• _Exercise prompt_
Please repeat the listing below exactly, but do not include its pictures.

*** Opening Given information ***

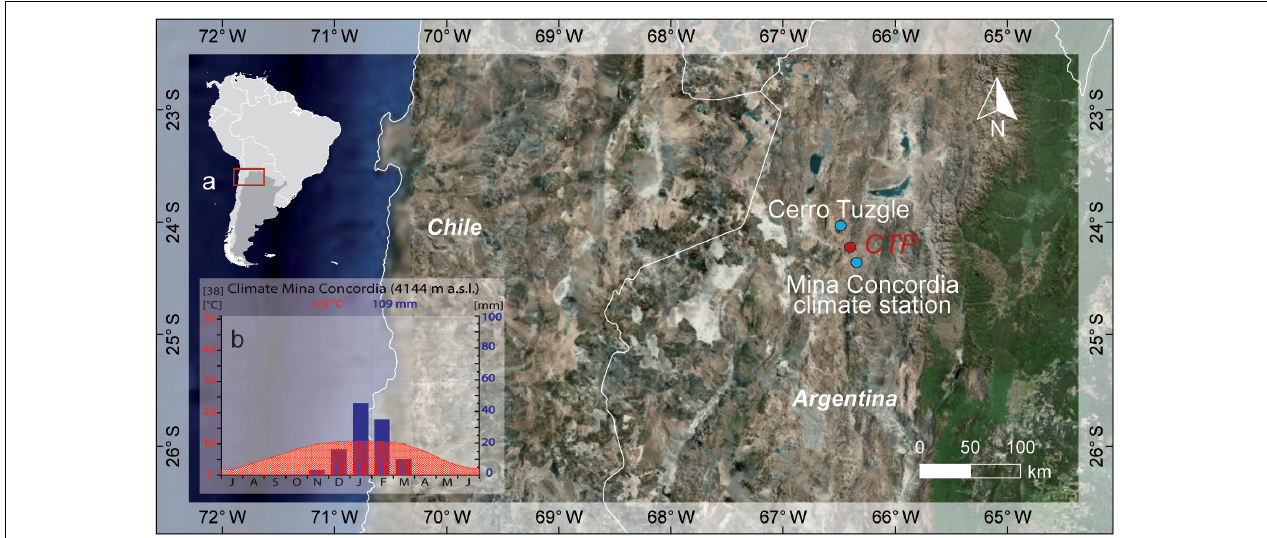
FIGURE 1 | (a) Location of the CTP study area, Cerro Tuzgle and Mina Concordia climate. (b) Climate diagram Mina Concordia [data source: Mina Concordia (1950 – 1990; 1966 and 1970 are missing) data based on Bianchi et al., 2005]. Map data source is GLCF World Data and DGM-GTOPO30.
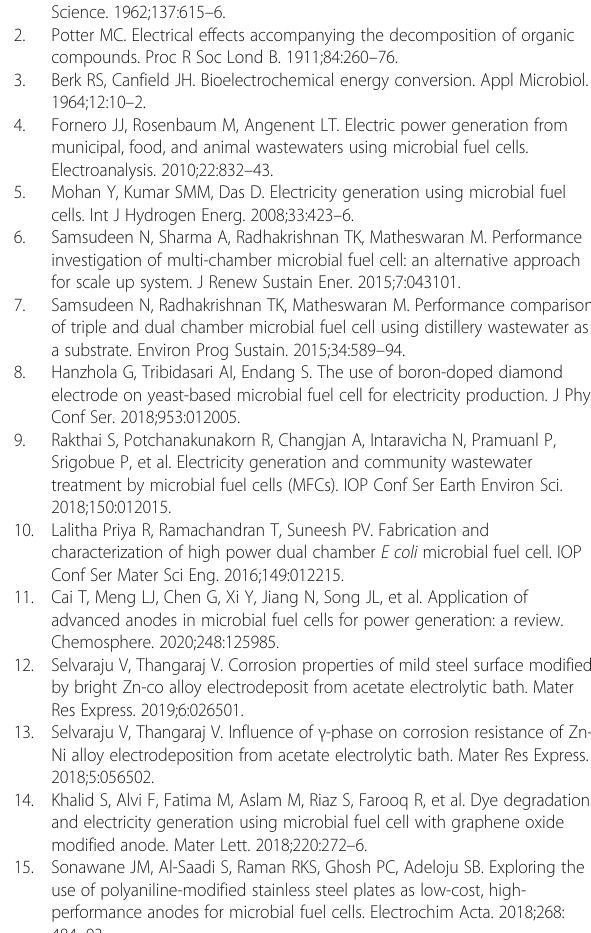
Additional file 1: Figure S1. Schematic diagram of DB-DCMFC. Figure S2. Block diagram of the process of MFC. Figure S3. Hardware setup of DB-DCMFC single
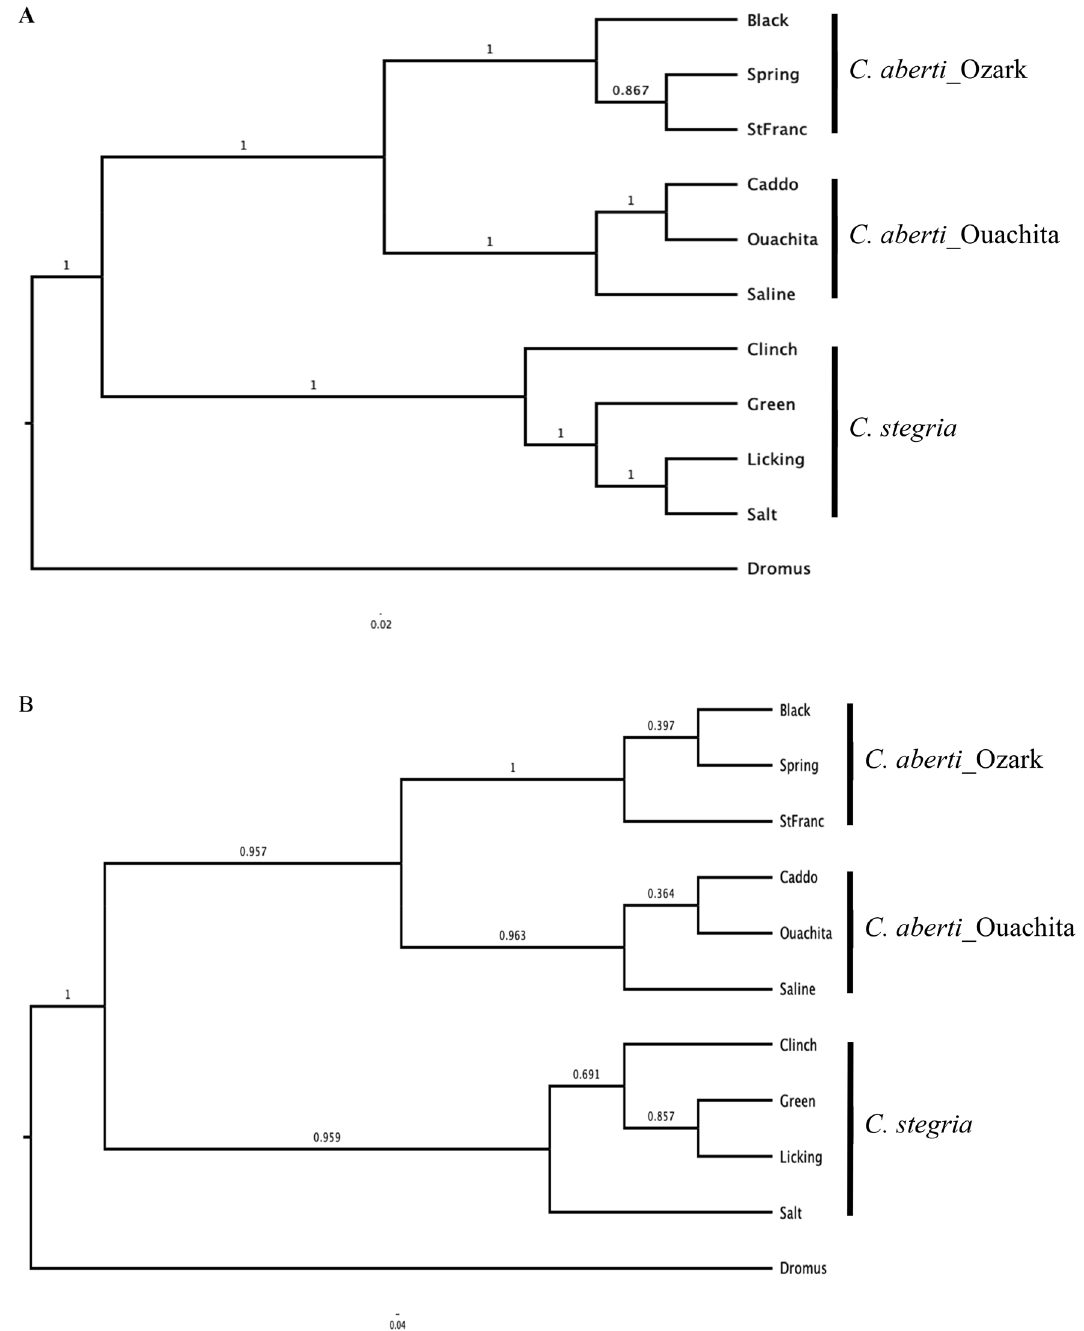
Figure 4. Species trees generated with Maximum clade credibility (MCC) and Median heights option in TreeAnnotator and with Transform branches (proportional) option in FigTree. Posterior probabilities are shown on the branch of each node. Total of 40 samples for 10 sampling sites (four samples per each sampling site) for Cyprogenia species were aligned and selected based on by selecting the individual samples with the highest coverage (smallest number of missing SNPs) ( A ) or by random sampling of individuals ( B ) using a custom Python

*** Closing Given information ***

• _Exercise output_
FIGURE 1 | (a) Location of the CTP study area, Cerro Tuzgle and Mina Concordia climate. (b) Climate diagram Mina Concordia [data source: Mina Concordia (1950 – 1990; 1966 and 1970 are missing) data based on Bianchi et al., 2005]. Map data source is GLCF World Data and DGM-GTOPO30.
Additional file 1: Figure S1. Schematic diagram of DB-DCMFC. Figure S2. Block diagram of the process of MFC. Figure S3. Hardware setup of DB-DCMFC single
Figure 4. Species trees generated with Maximum clade credibility (MCC) and Median heights option in TreeAnnotator and with Transform branches (proportional) option in FigTree. Posterior probabilities are shown on the branch of each node. Total of 40 samples for 10 sampling sites (four samples per each sampling site) for Cyprogenia species were aligned and selected based on by selecting the individual samples with the highest coverage (smallest number of missing SNPs) ( A ) or by random sampling of individuals ( B ) using a custom Python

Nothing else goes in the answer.